Les chercheurs se sont fait passer pour des acteurs étrangers et les courtiers en données leur ont quand même vendu des informations sur les militaires.

Les tiers qui vendent nos données personnelles sont ennuyeux. Mais pour certaines populations sensibles comme les militaires, la vente de ces informations pourrait rapidement devenir une menace pour la sécurité nationale. Des chercheurs de l’Université Duke ont publié lundi une étude sur les mesures mises en place par les courtiers en données pour empêcher des acteurs non identifiés ou potentiellement malveillants d’acheter des données personnelles sur des membres de l’armée. Il s’avère que la réponse est souvent rare, voire inexistante, même lorsque l’acheteur se fait activement passer pour un agent étranger.

Une étude Duke réalisée en 2021 par le même chercheur principal a révélé que les courtiers en données annonçaient qu’ils avaient accès – et étaient plus qu’heureux de vendre – à des informations sur le personnel militaire américain. Dans cette étude plus récente, les chercheurs ont utilisé des ordinateurs effacés, des VPN, des téléphones à graveur achetés avec de l’argent liquide et d’autres moyens d’obscurcissement de l’identité pour se cacher. Ils ont parcouru les sites Web des courtiers en données pour voir lesquels étaient susceptibles de disposer de données disponibles sur les militaires. Ils ont ensuite tenté d’effectuer ces achats, en se faisant passer pour deux entités : datamarketresearch.org et dataanalytics.asia. Avec peu ou pas de contrôle, plusieurs courtiers ont transféré les données demandées non seulement à la société datamarketresearch présumée basée à Chicago, mais également au serveur du domaine .asia situé à Singapour. Les disques ne coûtent qu’entre 12 et 32 ​​centimes pièce.

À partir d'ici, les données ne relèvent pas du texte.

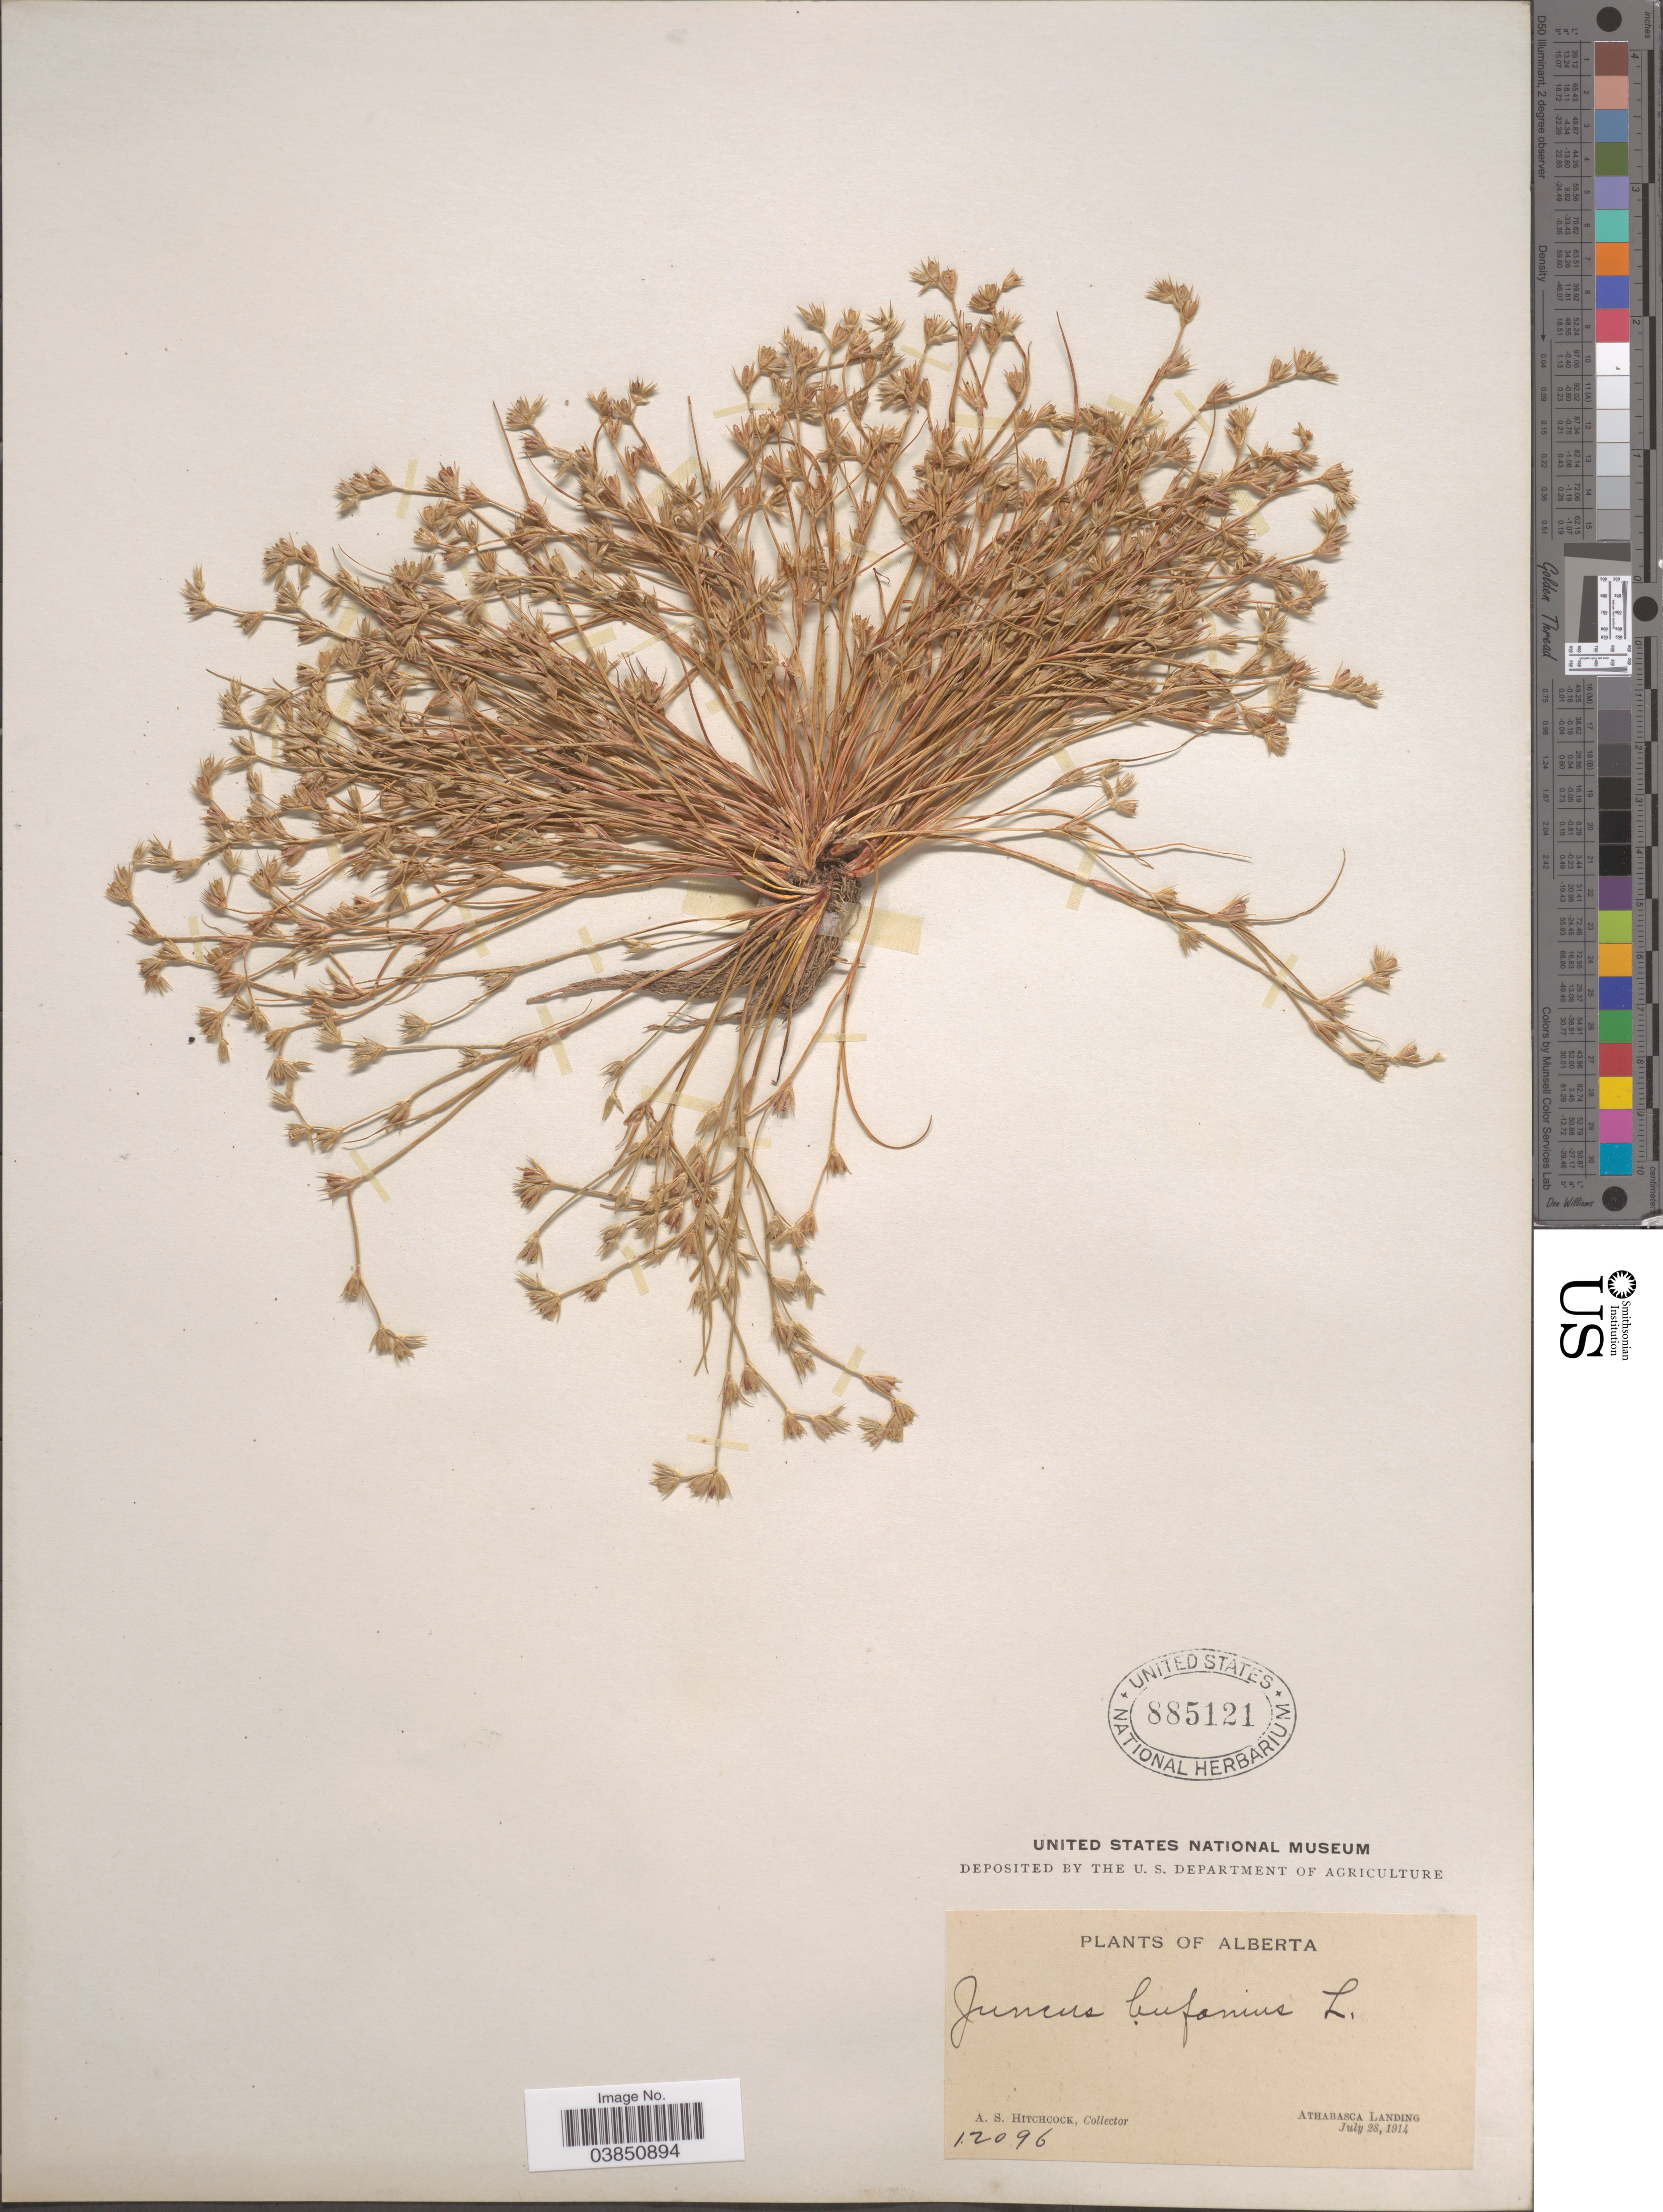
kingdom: Plantae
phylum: Tracheophyta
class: Liliopsida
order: Poales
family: Juncaceae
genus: Juncus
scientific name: Juncus bufonius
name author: L.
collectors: A. S. Hitchcock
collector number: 12096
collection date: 1914-07-28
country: Canada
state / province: Alberta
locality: Athabasca Landing.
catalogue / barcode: US 885121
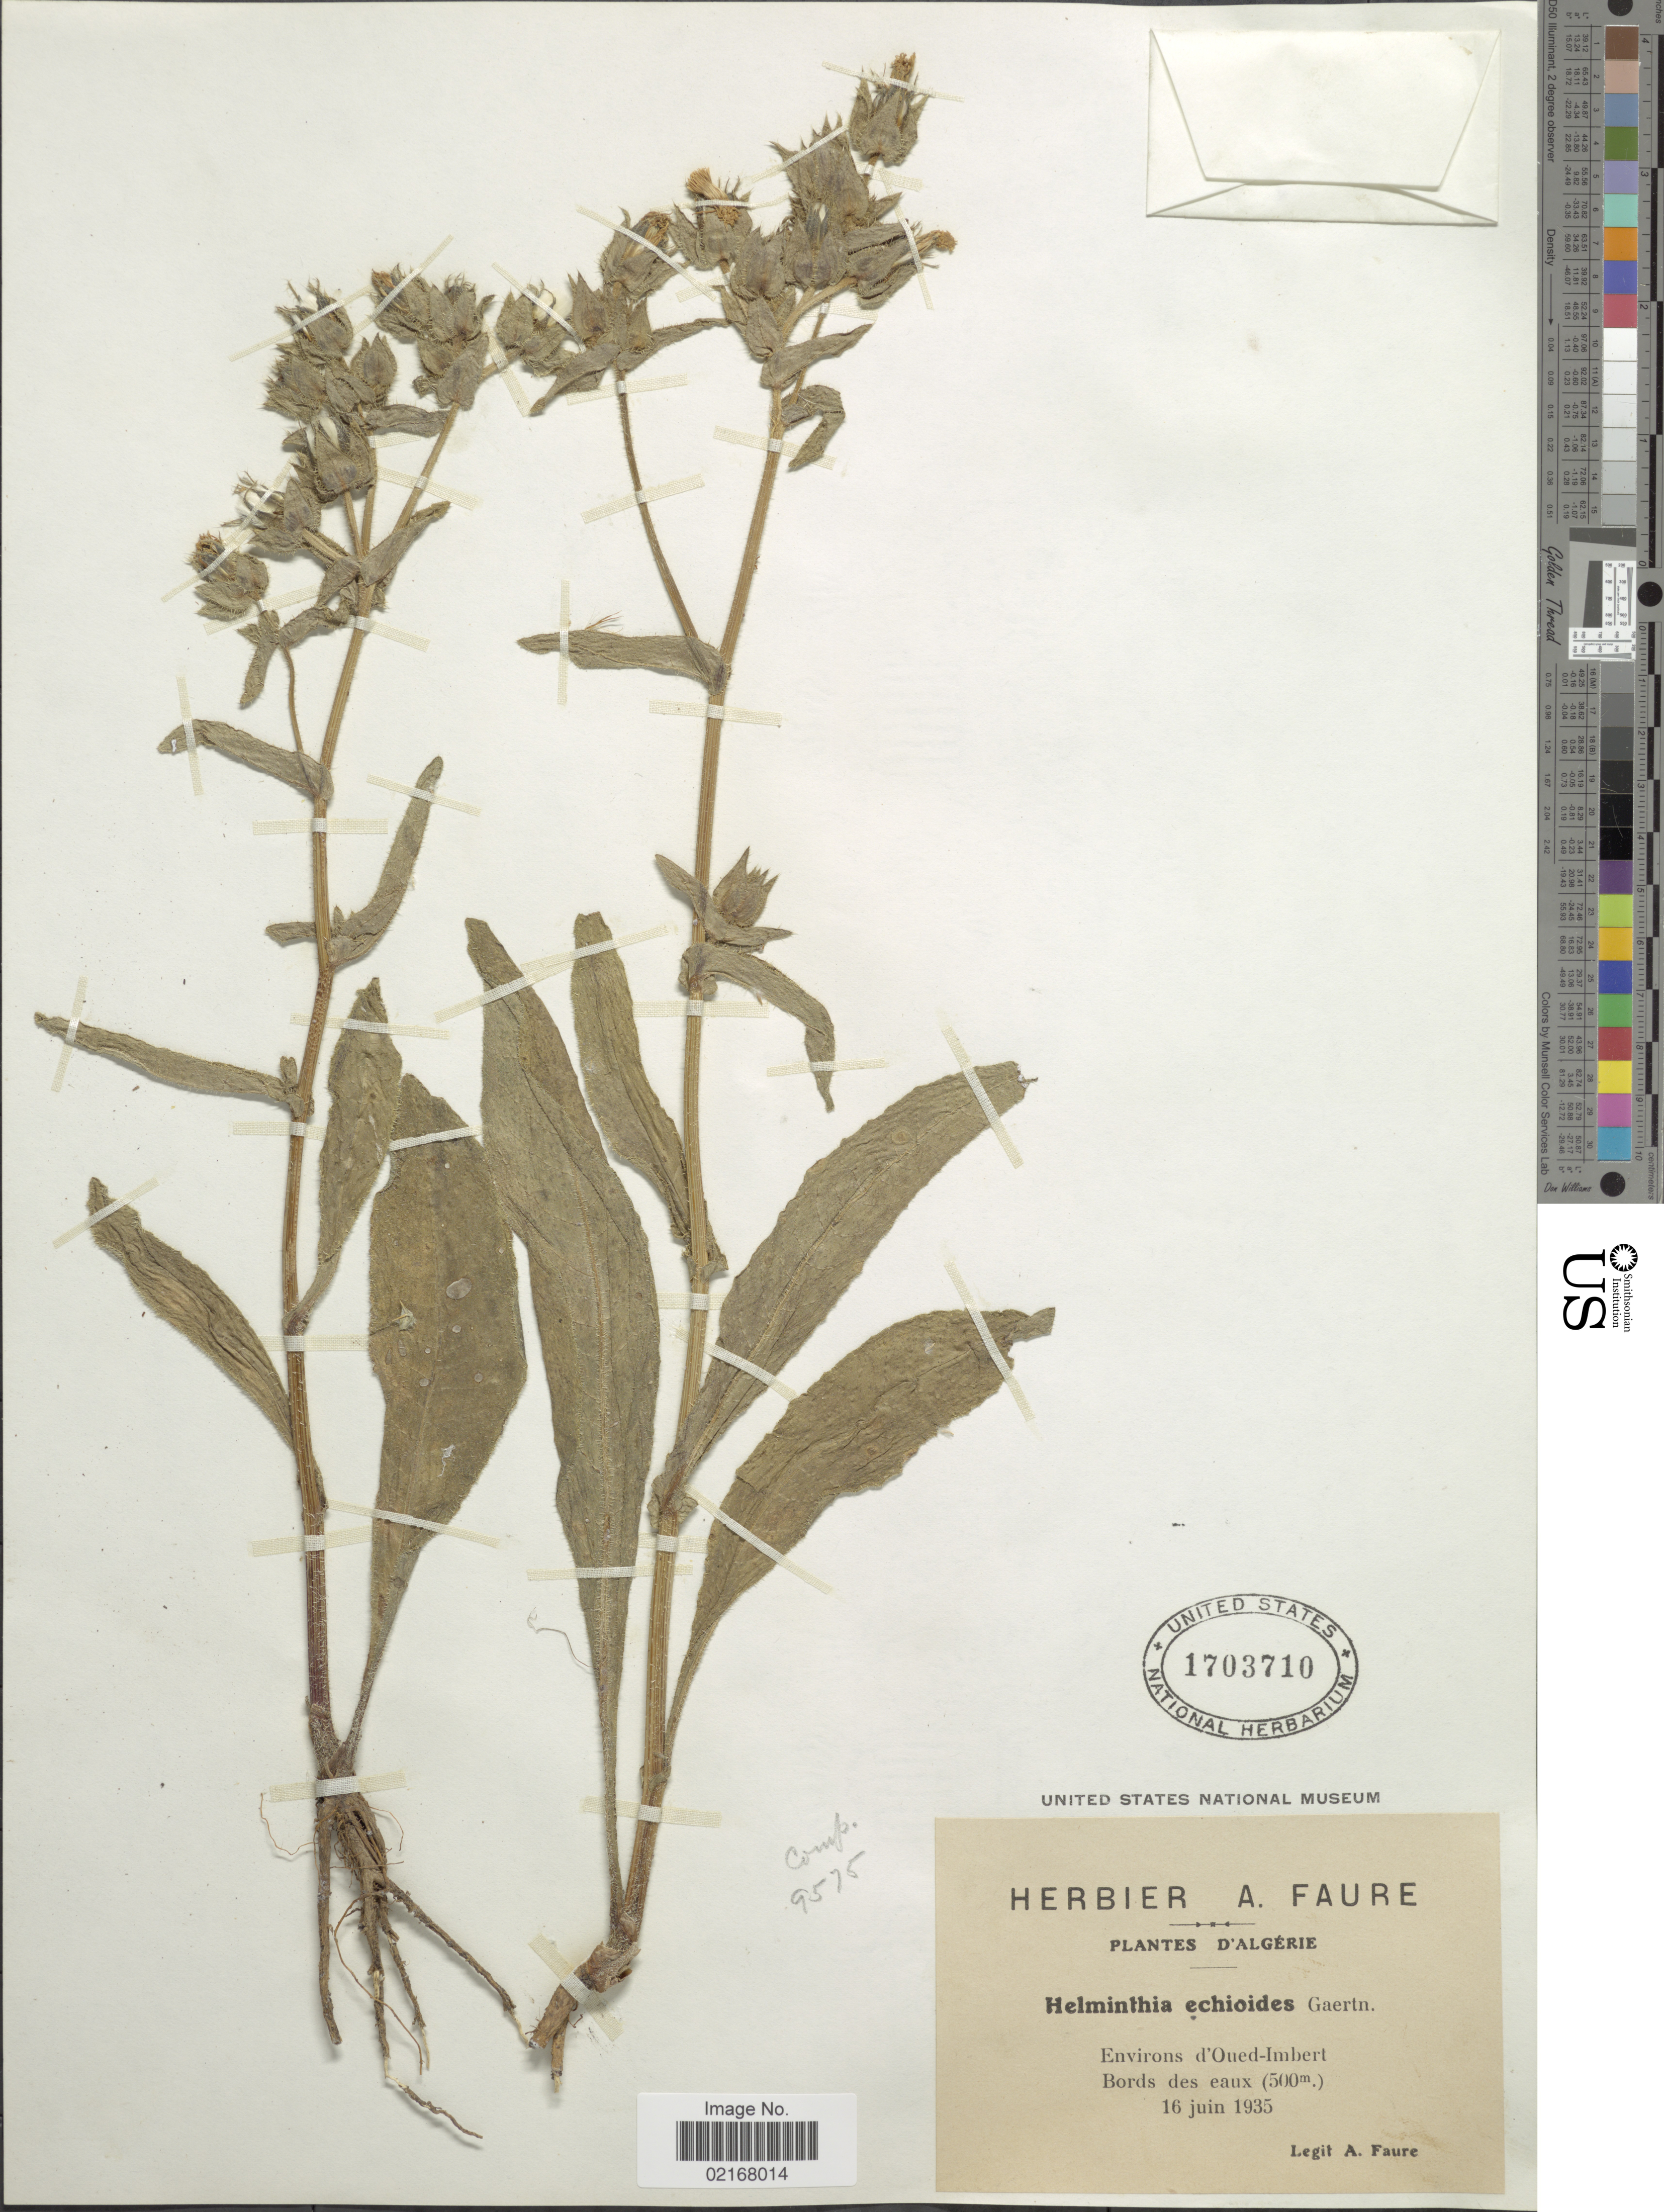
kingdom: Plantae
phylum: Tracheophyta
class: Magnoliopsida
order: Asterales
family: Asteraceae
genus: Helminthotheca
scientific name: Helminthotheca echioides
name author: (L.) Holub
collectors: A. Faure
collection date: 1935-06-16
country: Algeria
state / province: El Oued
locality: Environs d'Oued-Imbert. Bords des eaux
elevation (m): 500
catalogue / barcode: US 1703710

Les informations sensibles comprenaient des dossiers de santé et des informations financières. Les données de localisation étaient également disponibles, bien que l’équipe de Duke ait décidé de ne pas les acheter – bien qu’il ne soit pas clair si c’était pour des raisons financières ou éthiques. « L’accès à ces données pourrait être utilisé par des acteurs étrangers et malveillants pour cibler le personnel militaire en service actif, les anciens combattants et leurs familles et connaissances à des fins de profilage, de chantage, de ciblage par des campagnes d’information, etc. », prévient le rapport. Au niveau individuel, cela peut également inclure le vol d’identité ou la fraude.

Cette faille béante dans notre appareil de sécurité nationale est due en grande partie à l’absence de réglementation fédérale complète régissant soit la confidentialité des données individuelles, soit une grande partie des pratiques commerciales suivies par les courtiers en données. Les sénateurs Elizabeth Warren, Bill Cassidy et Marco Rubio ont présenté la loi sur la protection des données des militaires en 2022 pour donner à la Federal Trade Commission le pouvoir d’empêcher les courtiers en données de vendre des informations sur le personnel militaire à des pays adversaires. Ils ont réintroduit le projet de loi en mars 2023 après qu’il soit resté au point mort. Malgré le soutien des deux partis, il n’a toujours pas dépassé la phase d’introduction.